Ülkenin başkenti Malabo, ana karadan ayrı bir adada yer alıyor. Başkentte her yere yürüyerek ulaşabilirsiniz. Ada olması, asıl hareketin olduğu ana kara ile ulaşımları zorlaştırıyor. Her şeyin eski, derme-çatma ve güvenliksiz hissi verdiği böyle bir yerde ana karaya ulaşmak için ya en az 10 saatinizi gözden çıkarıp batacakmış hissi veren mini teknelere mülteciler gibi istifleneceksiniz, ya da tekneden sadece "biraz" daha güvenilir görünen pırpır uçaklara bineceksiniz. Uçakla ulaşım süresi 1 saate iniyor, o da eğer uçak vaktinde kalkarsa. Her ikisi için de bilet almış olmanız bu vasıtalara binebileceğiniz anlamına gelmiyor yalnız. Bu da o ülkenin gerçeği: Ne olursa olsun burada katı bir yönetim var, her zaman bazıları daha çok hakka ve imtiyaza sahip.

Diyelim ki biletiniz var, eğer o an bilmem ne bakanının karısının canı Malabo’dan Bata’ya gitmek istediyse ve uçakta yer yoksa, hanımefendiye yer açmak için uçağa güvenlik güçleri girip, gözlerine kestirdikleri insanları itiş-kakış uçaktan indiriyorlar.
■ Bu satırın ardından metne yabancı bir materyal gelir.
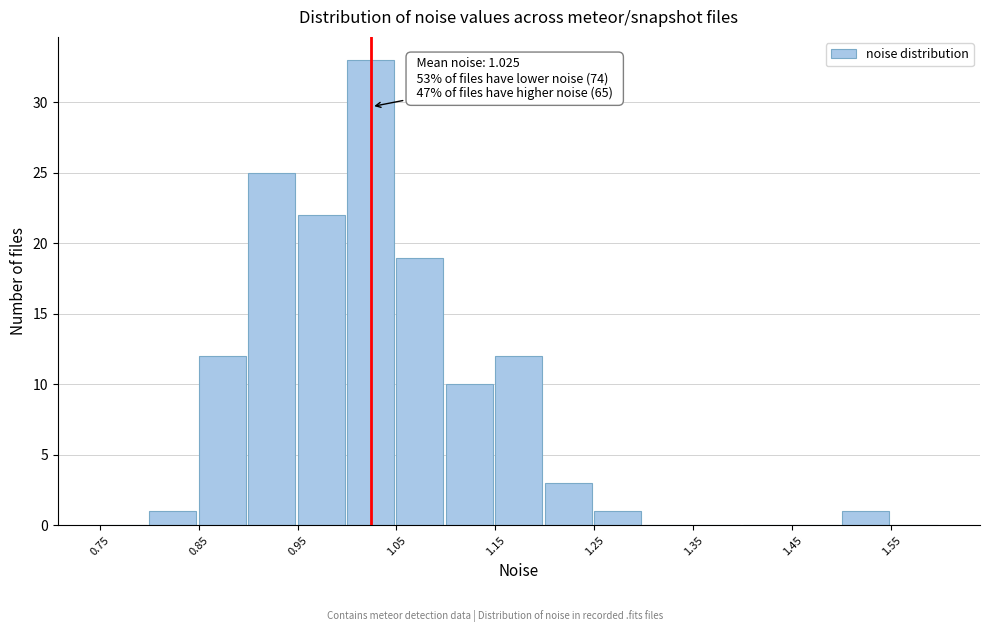

Over which range of the x-axis is the bar tallest?

1.00 to 1.05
Bizim için “dehşetli”, orası içinse gayet olağan bir durum. Sıkıysa itiraz edin:)

Malabo'daki Başkanlık Saraylarından biri

Karayolu seyahatine kalkışmak ise tam anlamıyla bir “delilik”, bunu isteyene “deli” gözüyle bakıyorlar zaten. Biz de "ille de karayolu ile gezelim" diye yanıp tutuşmuyorduk ama şartlar gereği kendimizi böyle bir seyahati yapmaya mecbur bulduk, neden araçla yola düşmeye cüret edenlere “deli” dendiğini anladık:)

Her an her yerde karşınıza çıkan kertenkeleler, aile ferdi sayılıyor burada:)

Yağmur ormanları (inanın her zaman bu kadar sevimli ve cazip görünmüyorlar:))

4 yorum:

nurdan dedi ki...

Başakcım üçüncü bölümü de ilgiyle okudum... sen bunların bi kısmını anlatmıştın ama hem okuyup hem fotoğraflara bakmak harika... gerisini merak ve hevesle bekliyorum.

Basak dedi ki...

Nurdancım ben de kayda almış oldum böylece, fotolar tabii kısıtlı ama bir fikir vermeye yeterli olur umarım

cakiltasi dedi ki...

çok komikmiş yaşam. orada sürekli kalmak durumunda kalan yabancılar sanırım olar gibi oluyordur. bizim türkleştirdiklerimiz gibi.

evi börtü böcek kaynayan bir insan olarak gene de böylesi doğayla iç içe yaşamak zoruma gider gibi.

çok güzel anlatıyorsun başak gezi kitabı yazsan keşke.

TULUCAK dedi ki...

merhaba blogunuzu bastan sona okudum ama ekvator ginesi hakkında olanı. yakında iş dolayısı ile ekvator ginesine gidecegim. oradaki yasam hakkında bilgiler vermissiniz ama bu bilgiler en az 3 sene oncesine dayanıyor. sizden ricam ekvator ginesi ile alakası en guncel bilgileri nasıl bulabilirim ve mumkunse bu ulke ile alakalı kisisel bilgilerinizi detaylı bir sekilde paylasmanızı rica ediyorum. mumkunse bana mail yoluyla cevap verirseniz cok mutesekkir olurum. simdiden tesekkurler.